I’m not a religious man, but recently I’ve come to think that if there is a god, they’re kind of a douche. I love this world. I really do. But why would it exist if the people that we love and who love it most are meant to be taken from it? When I die, I have two things to say to god. First, I’d ask it why. Why did you make this world? Why did you make us? Why did she have to die? Then, once I got my answer, I’d thank it. I’d thank it for everything I’ve ever experienced. The good and the bad, every triumph and every tragedy. For letting me be her little brother. I’d thank it for this wonderful, this awful, this absolutely bewildering world.


My journaling is interrupted by another loud bang, this time not from an angry neighbor but from gunfire just outside my building in a nearby bank.

“What the…?” I say quietly as I sit up from my chair and move to the window. Just across the street, leaving the bank, are four heavily armed men, carrying assault rifles and covered head to toe in protective gear, each of which is carrying a duffel bag full of money slung across their shoulder. As pedestrians across the street run in fear, I think one thing to myself.

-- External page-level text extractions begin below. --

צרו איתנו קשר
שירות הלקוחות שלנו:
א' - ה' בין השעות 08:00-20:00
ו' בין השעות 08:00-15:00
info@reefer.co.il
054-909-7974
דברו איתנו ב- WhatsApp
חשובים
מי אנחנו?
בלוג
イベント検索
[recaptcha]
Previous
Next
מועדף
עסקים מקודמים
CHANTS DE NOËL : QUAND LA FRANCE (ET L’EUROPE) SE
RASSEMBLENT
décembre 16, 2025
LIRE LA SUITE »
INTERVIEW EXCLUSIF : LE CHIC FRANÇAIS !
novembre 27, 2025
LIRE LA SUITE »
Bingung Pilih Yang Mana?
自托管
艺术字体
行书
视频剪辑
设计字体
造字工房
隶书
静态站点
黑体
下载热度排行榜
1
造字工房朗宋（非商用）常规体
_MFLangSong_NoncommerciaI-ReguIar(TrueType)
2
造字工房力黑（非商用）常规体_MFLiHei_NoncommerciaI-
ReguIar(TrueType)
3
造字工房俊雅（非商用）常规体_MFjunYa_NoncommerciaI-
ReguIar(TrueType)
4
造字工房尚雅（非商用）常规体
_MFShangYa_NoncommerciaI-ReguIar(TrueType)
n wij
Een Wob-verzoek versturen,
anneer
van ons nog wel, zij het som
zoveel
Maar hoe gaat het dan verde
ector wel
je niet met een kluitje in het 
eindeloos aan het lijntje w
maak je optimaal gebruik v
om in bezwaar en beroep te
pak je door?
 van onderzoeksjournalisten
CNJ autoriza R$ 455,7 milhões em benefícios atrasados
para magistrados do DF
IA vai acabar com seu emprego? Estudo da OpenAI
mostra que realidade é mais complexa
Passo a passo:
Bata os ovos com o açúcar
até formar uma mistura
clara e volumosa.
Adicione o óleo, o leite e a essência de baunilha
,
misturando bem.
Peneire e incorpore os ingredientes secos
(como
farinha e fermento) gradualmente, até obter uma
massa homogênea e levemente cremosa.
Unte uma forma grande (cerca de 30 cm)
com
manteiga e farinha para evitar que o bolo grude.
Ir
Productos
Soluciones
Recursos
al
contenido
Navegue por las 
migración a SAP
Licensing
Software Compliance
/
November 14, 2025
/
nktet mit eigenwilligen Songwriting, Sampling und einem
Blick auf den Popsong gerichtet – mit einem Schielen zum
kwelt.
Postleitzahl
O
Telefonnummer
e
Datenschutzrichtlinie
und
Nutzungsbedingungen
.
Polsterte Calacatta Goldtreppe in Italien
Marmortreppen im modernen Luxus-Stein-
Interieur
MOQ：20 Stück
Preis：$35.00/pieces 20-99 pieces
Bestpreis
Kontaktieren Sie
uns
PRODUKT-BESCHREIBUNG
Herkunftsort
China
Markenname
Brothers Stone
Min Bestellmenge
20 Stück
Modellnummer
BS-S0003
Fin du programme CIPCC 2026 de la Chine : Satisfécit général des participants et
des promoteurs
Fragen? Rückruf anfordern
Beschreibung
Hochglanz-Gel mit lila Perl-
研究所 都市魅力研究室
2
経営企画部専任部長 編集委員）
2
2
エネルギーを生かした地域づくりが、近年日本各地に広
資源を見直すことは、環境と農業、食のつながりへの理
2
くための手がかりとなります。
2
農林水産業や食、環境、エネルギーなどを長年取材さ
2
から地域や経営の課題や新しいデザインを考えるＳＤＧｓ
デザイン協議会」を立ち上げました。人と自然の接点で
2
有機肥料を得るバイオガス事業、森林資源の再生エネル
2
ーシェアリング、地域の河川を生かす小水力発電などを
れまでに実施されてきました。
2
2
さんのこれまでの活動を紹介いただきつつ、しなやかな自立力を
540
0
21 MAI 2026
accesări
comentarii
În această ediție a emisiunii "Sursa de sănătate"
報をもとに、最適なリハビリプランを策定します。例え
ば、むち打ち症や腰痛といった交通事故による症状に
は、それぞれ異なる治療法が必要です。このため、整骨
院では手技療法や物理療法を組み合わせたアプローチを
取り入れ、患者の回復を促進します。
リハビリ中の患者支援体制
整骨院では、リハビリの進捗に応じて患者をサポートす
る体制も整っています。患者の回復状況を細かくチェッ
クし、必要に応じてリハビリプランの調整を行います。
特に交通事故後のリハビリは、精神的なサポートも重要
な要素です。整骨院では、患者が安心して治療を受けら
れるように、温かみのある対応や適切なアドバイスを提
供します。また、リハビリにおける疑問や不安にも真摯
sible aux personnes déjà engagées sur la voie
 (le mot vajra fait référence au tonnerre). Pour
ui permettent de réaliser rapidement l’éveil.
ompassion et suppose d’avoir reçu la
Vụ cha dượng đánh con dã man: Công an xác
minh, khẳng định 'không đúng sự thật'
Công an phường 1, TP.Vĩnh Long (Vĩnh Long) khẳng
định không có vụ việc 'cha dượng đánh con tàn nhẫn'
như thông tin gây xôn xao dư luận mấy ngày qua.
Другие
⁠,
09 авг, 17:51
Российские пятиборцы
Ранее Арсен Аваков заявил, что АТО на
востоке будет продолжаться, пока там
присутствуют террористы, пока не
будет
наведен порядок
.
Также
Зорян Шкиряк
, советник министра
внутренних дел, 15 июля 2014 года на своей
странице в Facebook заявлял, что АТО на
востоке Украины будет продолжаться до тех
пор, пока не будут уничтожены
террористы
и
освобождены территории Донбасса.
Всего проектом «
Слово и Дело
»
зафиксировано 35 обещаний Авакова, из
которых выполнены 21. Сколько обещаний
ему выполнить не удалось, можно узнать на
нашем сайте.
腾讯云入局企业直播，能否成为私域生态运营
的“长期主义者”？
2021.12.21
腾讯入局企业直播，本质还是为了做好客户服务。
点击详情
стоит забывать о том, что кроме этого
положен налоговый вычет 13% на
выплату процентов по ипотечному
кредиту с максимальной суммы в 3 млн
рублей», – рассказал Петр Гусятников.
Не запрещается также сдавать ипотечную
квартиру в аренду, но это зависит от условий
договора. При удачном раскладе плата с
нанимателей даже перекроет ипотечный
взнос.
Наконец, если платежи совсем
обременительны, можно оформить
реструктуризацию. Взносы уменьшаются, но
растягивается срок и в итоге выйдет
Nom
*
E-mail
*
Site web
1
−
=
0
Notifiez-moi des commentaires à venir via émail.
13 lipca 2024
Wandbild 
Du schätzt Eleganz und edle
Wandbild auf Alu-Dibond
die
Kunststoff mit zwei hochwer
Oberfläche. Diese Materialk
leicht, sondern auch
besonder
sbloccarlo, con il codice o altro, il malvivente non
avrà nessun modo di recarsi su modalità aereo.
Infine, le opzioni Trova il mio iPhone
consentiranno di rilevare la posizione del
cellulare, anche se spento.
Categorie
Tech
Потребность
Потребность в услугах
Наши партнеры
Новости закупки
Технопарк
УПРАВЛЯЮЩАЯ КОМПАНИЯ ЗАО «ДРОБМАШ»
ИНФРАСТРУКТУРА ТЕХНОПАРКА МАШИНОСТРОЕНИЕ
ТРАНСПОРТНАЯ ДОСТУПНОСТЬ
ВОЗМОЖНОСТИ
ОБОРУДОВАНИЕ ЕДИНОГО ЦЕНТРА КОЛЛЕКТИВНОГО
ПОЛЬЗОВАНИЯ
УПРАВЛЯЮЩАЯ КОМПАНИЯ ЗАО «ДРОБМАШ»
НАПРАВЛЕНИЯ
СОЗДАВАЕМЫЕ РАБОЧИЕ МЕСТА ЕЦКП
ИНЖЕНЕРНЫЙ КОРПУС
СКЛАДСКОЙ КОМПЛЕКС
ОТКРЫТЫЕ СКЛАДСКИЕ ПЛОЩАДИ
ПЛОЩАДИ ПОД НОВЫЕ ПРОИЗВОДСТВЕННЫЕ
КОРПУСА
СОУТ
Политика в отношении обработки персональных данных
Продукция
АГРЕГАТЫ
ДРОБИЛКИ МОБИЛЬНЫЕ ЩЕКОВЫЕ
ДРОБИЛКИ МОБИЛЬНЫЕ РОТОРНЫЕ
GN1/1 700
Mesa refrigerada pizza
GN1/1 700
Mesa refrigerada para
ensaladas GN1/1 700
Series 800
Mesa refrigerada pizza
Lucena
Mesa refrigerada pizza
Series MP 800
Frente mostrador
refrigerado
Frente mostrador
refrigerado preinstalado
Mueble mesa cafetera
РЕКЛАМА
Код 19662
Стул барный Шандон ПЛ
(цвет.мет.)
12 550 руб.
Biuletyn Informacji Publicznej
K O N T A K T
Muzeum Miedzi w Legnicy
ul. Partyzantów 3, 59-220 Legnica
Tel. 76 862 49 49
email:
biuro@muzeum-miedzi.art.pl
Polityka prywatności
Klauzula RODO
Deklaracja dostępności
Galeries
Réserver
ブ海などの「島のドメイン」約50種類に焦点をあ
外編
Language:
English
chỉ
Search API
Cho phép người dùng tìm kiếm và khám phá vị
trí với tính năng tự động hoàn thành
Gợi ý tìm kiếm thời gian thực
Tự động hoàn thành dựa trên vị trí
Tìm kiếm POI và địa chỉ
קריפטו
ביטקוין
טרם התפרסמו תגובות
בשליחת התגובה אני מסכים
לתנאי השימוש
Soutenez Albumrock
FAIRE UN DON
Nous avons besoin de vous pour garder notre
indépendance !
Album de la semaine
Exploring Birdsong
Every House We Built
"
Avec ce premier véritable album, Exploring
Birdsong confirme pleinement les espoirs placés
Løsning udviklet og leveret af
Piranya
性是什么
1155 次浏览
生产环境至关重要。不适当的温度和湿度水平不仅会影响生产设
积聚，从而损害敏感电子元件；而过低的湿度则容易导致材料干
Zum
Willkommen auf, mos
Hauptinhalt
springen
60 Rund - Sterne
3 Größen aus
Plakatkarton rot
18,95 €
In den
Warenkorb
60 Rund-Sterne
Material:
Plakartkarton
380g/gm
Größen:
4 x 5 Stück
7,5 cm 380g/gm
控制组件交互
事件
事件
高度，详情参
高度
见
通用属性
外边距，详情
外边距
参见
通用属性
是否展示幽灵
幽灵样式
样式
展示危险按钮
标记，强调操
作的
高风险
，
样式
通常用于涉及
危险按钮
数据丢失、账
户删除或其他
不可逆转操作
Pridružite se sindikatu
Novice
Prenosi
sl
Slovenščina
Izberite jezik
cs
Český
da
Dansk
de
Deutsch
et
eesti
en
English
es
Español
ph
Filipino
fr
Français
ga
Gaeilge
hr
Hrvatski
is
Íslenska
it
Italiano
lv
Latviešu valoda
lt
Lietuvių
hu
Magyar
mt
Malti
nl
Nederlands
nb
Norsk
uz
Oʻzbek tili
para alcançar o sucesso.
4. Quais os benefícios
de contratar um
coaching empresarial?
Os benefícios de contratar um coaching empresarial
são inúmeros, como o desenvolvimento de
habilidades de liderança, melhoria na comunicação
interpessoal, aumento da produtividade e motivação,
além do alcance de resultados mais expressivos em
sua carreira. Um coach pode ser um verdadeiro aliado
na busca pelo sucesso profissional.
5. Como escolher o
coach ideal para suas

Oh, these guys are screwed. They’re practically asking to get caught.

Sure enough, in the next moment, the robbers start panicking, shooting at something in the sky as one loads up the duffel bags into a nearby car as fast as he can.

“Hurry up! Hurry up!” he screams, gesturing for the others to get in the car.

As they all pack into the car, I can’t help but laugh.

Hahaha! This is just what I needed after this morning. A group of idiots trying to fight a superhero.

As they try to start the car, one of them looks out the window and starts to panic as they see the ground getting farther and farther away.

“Need a lift?” the caped hero says jokingly as he lifts the car into the sky, away from anyone the robbers could hurt.

The people below him clap as the hero leaves, and I just groan at the joke.

“Really, ‘need a lift?’ That’s the best he could come up with? Ugh.” I say to myself as I turn back to my journal.

Wait, what time is it?

“Oh shit! I’ve got that presentation today. I’ve got to get to work!”